With independent South Vietnam developing a capitalist future, Ong Nguoi turned his sharp mind to business and built a prosperous trade in hardwood timber for the Japanese market.   He bought homes for his large family in Qui Nhon, Nha Trang, and Saigon.

In war, three sons served in the South Vietnamese army.  All of them made it home.

Outside the home where incense burned for grandfather, thousands of Vietnamese rehearsed celebrations marking the 30th anniversary of the fall of Saigon.    They marched about the city centre.   This year’s was not like the usual military parades I have watched on past anniversaries.  This year thousands of young people, none with any memory of war, assembled a flotilla of floats celebrating commerce, technology, the IT revolution, foreign investment, and tourism. 

In front of the old French Opera House, extraordinarily lithe and handsome fashion models strutted around Lam Son Square.  Down near Doc Lap (Independence) Palace (renamed Re-unificationPalace by the Communists), an army of young men representing the hotel and restaurant industry shouldered seven foot high papier-mâché forks, knives and spoons.

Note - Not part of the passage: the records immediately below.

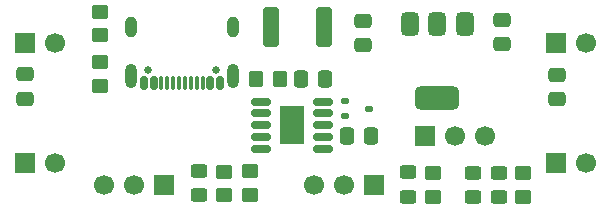
<source format=gbr>
%TF.GenerationSoftware,KiCad,Pcbnew,9.0.3*%
%TF.CreationDate,2025-08-21T23:57:32+02:00*%
%TF.ProjectId,20250807_updi,32303235-3038-4303-975f-757064692e6b,rev?*%
%TF.SameCoordinates,Original*%
%TF.FileFunction,Soldermask,Top*%
%TF.FilePolarity,Negative*%
%FSLAX46Y46*%
G04 Gerber Fmt 4.6, Leading zero omitted, Abs format (unit mm)*
G04 Created by KiCad (PCBNEW 9.0.3) date 2025-08-21 23:57:32*
%MOMM*%
%LPD*%
G01*
G04 APERTURE LIST*
G04 Aperture macros list*
%AMRoundRect*
0 Rectangle with rounded corners*
0 $1 Rounding radius*
0 $2 $3 $4 $5 $6 $7 $8 $9 X,Y pos of 4 corners*
0 Add a 4 corners polygon primitive as box body*
4,1,4,$2,$3,$4,$5,$6,$7,$8,$9,$2,$3,0*
0 Add four circle primitives for the rounded corners*
1,1,$1+$1,$2,$3*
1,1,$1+$1,$4,$5*
1,1,$1+$1,$6,$7*
1,1,$1+$1,$8,$9*
0 Add four rect primitives between the rounded corners*
20,1,$1+$1,$2,$3,$4,$5,0*
20,1,$1+$1,$4,$5,$6,$7,0*
20,1,$1+$1,$6,$7,$8,$9,0*
20,1,$1+$1,$8,$9,$2,$3,0*%
G04 Aperture macros list end*
%ADD10R,1.700000X1.700000*%
%ADD11C,1.700000*%
%ADD12RoundRect,0.250000X0.475000X-0.337500X0.475000X0.337500X-0.475000X0.337500X-0.475000X-0.337500X0*%
%ADD13RoundRect,0.250000X-0.450000X0.325000X-0.450000X-0.325000X0.450000X-0.325000X0.450000X0.325000X0*%
%ADD14RoundRect,0.250000X-0.450000X0.350000X-0.450000X-0.350000X0.450000X-0.350000X0.450000X0.350000X0*%
%ADD15RoundRect,0.250000X0.450000X-0.350000X0.450000X0.350000X-0.450000X0.350000X-0.450000X-0.350000X0*%
%ADD16RoundRect,0.375000X-0.375000X0.625000X-0.375000X-0.625000X0.375000X-0.625000X0.375000X0.625000X0*%
%ADD17RoundRect,0.500000X-1.400000X0.500000X-1.400000X-0.500000X1.400000X-0.500000X1.400000X0.500000X0*%
%ADD18RoundRect,0.250000X-0.475000X0.337500X-0.475000X-0.337500X0.475000X-0.337500X0.475000X0.337500X0*%
%ADD19C,0.650000*%
%ADD20RoundRect,0.150000X0.150000X0.425000X-0.150000X0.425000X-0.150000X-0.425000X0.150000X-0.425000X0*%
%ADD21RoundRect,0.075000X0.075000X0.500000X-0.075000X0.500000X-0.075000X-0.500000X0.075000X-0.500000X0*%
%ADD22O,1.000000X2.100000*%
%ADD23O,1.000000X1.800000*%
%ADD24RoundRect,0.250000X-0.337500X-0.475000X0.337500X-0.475000X0.337500X0.475000X-0.337500X0.475000X0*%
%ADD25RoundRect,0.250000X-0.400000X-1.450000X0.400000X-1.450000X0.400000X1.450000X-0.400000X1.450000X0*%
%ADD26RoundRect,0.250000X-0.350000X-0.450000X0.350000X-0.450000X0.350000X0.450000X-0.350000X0.450000X0*%
%ADD27RoundRect,0.112500X-0.237500X0.112500X-0.237500X-0.112500X0.237500X-0.112500X0.237500X0.112500X0*%
%ADD28RoundRect,0.150000X-0.687500X-0.150000X0.687500X-0.150000X0.687500X0.150000X-0.687500X0.150000X0*%
%ADD29R,2.100000X3.300000*%
G04 APERTURE END LIST*
D10*
%TO.C,J8*%
X222550000Y-96000000D03*
D11*
X220010000Y-96000000D03*
X217470000Y-96000000D03*
%TD*%
D12*
%TO.C,C2*%
X233450000Y-84100000D03*
X233450000Y-82025000D03*
%TD*%
D13*
%TO.C,D6*%
X207800000Y-94850000D03*
X207800000Y-96900000D03*
%TD*%
D10*
%TO.C,J3*%
X193000000Y-94160000D03*
D11*
X195540000Y-94160000D03*
%TD*%
D13*
%TO.C,D7*%
X225500000Y-94950000D03*
X225500000Y-97000000D03*
%TD*%
D14*
%TO.C,R5*%
X235200000Y-95000000D03*
X235200000Y-97000000D03*
%TD*%
D15*
%TO.C,R6*%
X209900000Y-96900000D03*
X209900000Y-94900000D03*
%TD*%
D10*
%TO.C,J5*%
X238000000Y-94160000D03*
D11*
X240540000Y-94160000D03*
%TD*%
D16*
%TO.C,U2*%
X230250000Y-82350000D03*
X227950000Y-82350000D03*
D17*
X227950000Y-88650000D03*
D16*
X225650000Y-82350000D03*
%TD*%
D18*
%TO.C,C1*%
X221650000Y-82100000D03*
X221650000Y-84175000D03*
%TD*%
D19*
%TO.C,J1*%
X209210000Y-86300000D03*
X203430000Y-86300000D03*
D20*
X209520000Y-87375000D03*
X208720000Y-87375000D03*
D21*
X207570000Y-87375000D03*
X206570000Y-87375000D03*
X206070000Y-87375000D03*
X205070000Y-87375000D03*
D20*
X203920000Y-87375000D03*
X203120000Y-87375000D03*
X203120000Y-87375000D03*
X203920000Y-87375000D03*
D21*
X204570000Y-87375000D03*
X205570000Y-87375000D03*
X207070000Y-87375000D03*
X208070000Y-87375000D03*
D20*
X208720000Y-87375000D03*
X209520000Y-87375000D03*
D22*
X210640000Y-86800000D03*
D23*
X210640000Y-82620000D03*
D22*
X202000000Y-86800000D03*
D23*
X202000000Y-82620000D03*
%TD*%
D24*
%TO.C,C6*%
X216400000Y-87025000D03*
X218475000Y-87025000D03*
%TD*%
D10*
%TO.C,J2*%
X193000000Y-84000000D03*
D11*
X195540000Y-84000000D03*
%TD*%
D25*
%TO.C,F1*%
X213875000Y-82650000D03*
X218325000Y-82650000D03*
%TD*%
D15*
%TO.C,R2*%
X199400000Y-83350000D03*
X199400000Y-81350000D03*
%TD*%
D26*
%TO.C,R4*%
X212600000Y-87050000D03*
X214600000Y-87050000D03*
%TD*%
D10*
%TO.C,J7*%
X226900000Y-91900000D03*
D11*
X229440000Y-91900000D03*
X231980000Y-91900000D03*
%TD*%
D14*
%TO.C,R3*%
X199400000Y-85600000D03*
X199400000Y-87600000D03*
%TD*%
D18*
%TO.C,C5*%
X238050000Y-86662500D03*
X238050000Y-88737500D03*
%TD*%
D10*
%TO.C,J4*%
X238000000Y-84000000D03*
D11*
X240540000Y-84000000D03*
%TD*%
D27*
%TO.C,D1*%
X220125000Y-88900000D03*
X220125000Y-90200000D03*
X222125000Y-89550000D03*
%TD*%
D13*
%TO.C,D5*%
X233200000Y-95000000D03*
X233200000Y-97050000D03*
%TD*%
D14*
%TO.C,R1*%
X212050000Y-94850000D03*
X212050000Y-96850000D03*
%TD*%
D10*
%TO.C,J6*%
X204780000Y-96000000D03*
D11*
X202240000Y-96000000D03*
X199700000Y-96000000D03*
%TD*%
D18*
%TO.C,C4*%
X193000000Y-86650000D03*
X193000000Y-88725000D03*
%TD*%
D24*
%TO.C,C3*%
X220262500Y-91900000D03*
X222337500Y-91900000D03*
%TD*%
D13*
%TO.C,D4*%
X231000000Y-95000000D03*
X231000000Y-97050000D03*
%TD*%
D15*
%TO.C,R7*%
X227600000Y-97000000D03*
X227600000Y-95000000D03*
%TD*%
D28*
%TO.C,U1*%
X213000000Y-88950000D03*
X213000000Y-89950000D03*
X213000000Y-90950000D03*
X213000000Y-91950000D03*
X213000000Y-92950000D03*
X218275000Y-92950000D03*
X218275000Y-91950000D03*
X218275000Y-90950000D03*
X218275000Y-89950000D03*
X218275000Y-88950000D03*
D29*
X215637500Y-90950000D03*
%TD*%
M02*

</source>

 I imagine Ong Nguoi’s spirit soaring above, observing all this.  I can see him stroking his straggly Ho Chi Minh style beard, chuckling at this glorious socialist-capitalist nonsense.

 Right up until a week before his death, Grandfather walked the streets of Saigon with a sprightly step.   He smiled at the pretty girls in their Ao-dais.   He noted the city’s vigor, its renewed prosperity.   His children and grandchildren who had fled Vietnam had returned to invest in local business and buy property.

Ong Nguoi also knew that many Vietnamese are afflicted with a collective amnesia about their recent past.   Grandfather though was not one to forget.

 He knew that for most Vietnamese, much of the last 30 years were times of profound suffering.  During a dark period of total mismanagement, Hanoi’s intransigent mandarins insisted on forced collectivization and punishment for anyone who had enjoyed the advantages of life under the old Saigon regime.

 Modeled after China’s economic policies, Vietnam’s reforms came late - only in the past ten to 15 years.   Only in very recent years have businessmen received some measure of respect and have overseas Vietnamese (Viet Kieu) been truly welcomed home.   The Viet Kieu  now bring to the Vietnamese economy at least 3 billion dollars each year.

 Before 1990, grandfather and other capitalists, their businesses shut down, their properties confiscated, lived as pariahs in Vietnamese society.

 Immediately after the fall of Saigon, grandfather, fearing arrest, fled his home and with his youngest son, went into hiding in the forests which for twenty years had supported his timber business.    He emerged years later, contacted his brother in Hanoi, and managed to reach an accommodation.  By keeping quiet he was spared further reprisals.

 By then, his daughter (my wife), and other children had fled the country.           

 They became part of a flood of boat people which reached a horrible crescendo in the mid 1980’s. 

 Ong Nguoi’s oldest daughter died a painful death on an Indonesian island after a harrowing boat journey from coastal Vietnam.  

 As I look back on the 15 years I knew him and the 30 years since I watched North Vietnamese forces capture the city of Saigon, I imagine the spirit of Ong Nguoi hovering above the spectacle of modern Vietnam, urging the young generation not to forget the past.